Bag the Chew, Snuff Out the Problem and Just Play Ball!
Editorials, columnists say get tobacco out of baseball
Posted by: Editor | Oct 26, 2011
Newspaper editorials and sports columnists around the country are calling for the Major League Baseball players union to finally end the game's unseemly addiction to tobacco by agreeing to ban the use of smokeless tobacco in the next collective bargaining agreement.
As the 2011 season heads toward a climactic finish, USA Today's Christine Brennan calls out the union for being "balky" and "uncooperative," and compares the players' stubbornness on tobacco to their foot-dragging on steroids:
The players' position likely will be that using tobacco products is legal in this country, so it should be legal in baseball. That sounds tidy enough, but it completely ignores the lofty role athletes play in our society — whether they should or not — as well as the game's civic and corporate responsibility to our culture, our children and their health care.

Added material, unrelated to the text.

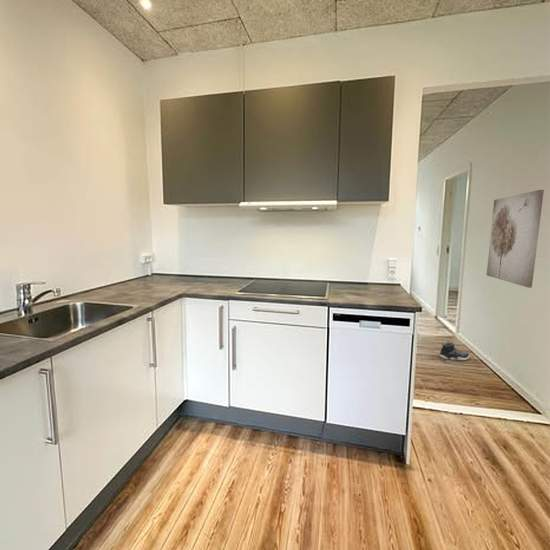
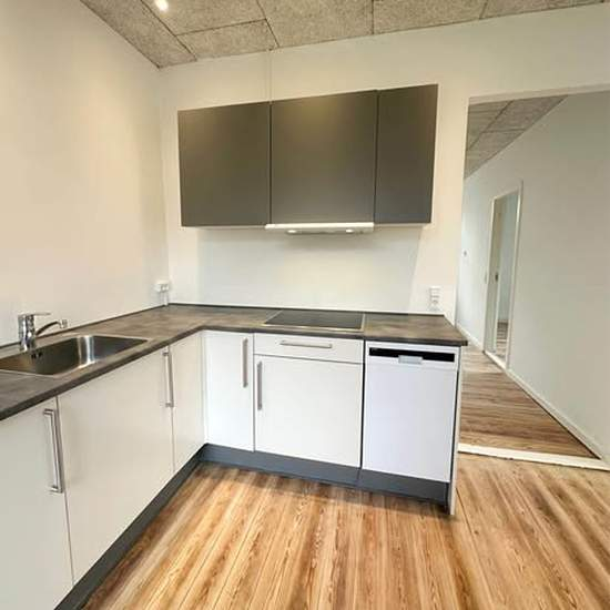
- sneaker [438,340,471,361]
- wall art [486,189,545,289]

At AOL's FanHouse, columnist David Whitley tells the players to "snuff out the problem," and demolishes the arguments made against a tobacco prohibition as excuses that don't hold up.
Example: Big-league ballplayers aren't really role models:
Are we still having that argument? Whether they like it or not, they impact public opinion. If they didn't, why do they break out pink bats, gloves and wristbands every year to promote breast cancer awareness? This is a cancer they can do more than symbolically fight.
From Minneapolis to Raleigh to Chattanooga, newspaper editorials are calling for prohibiting tobacco use at games and on camera while millions of kids are watching.
"After all," the Minneapolis Star-Tribune says, "Baseball should be a game remembered for hitters rather than spitters."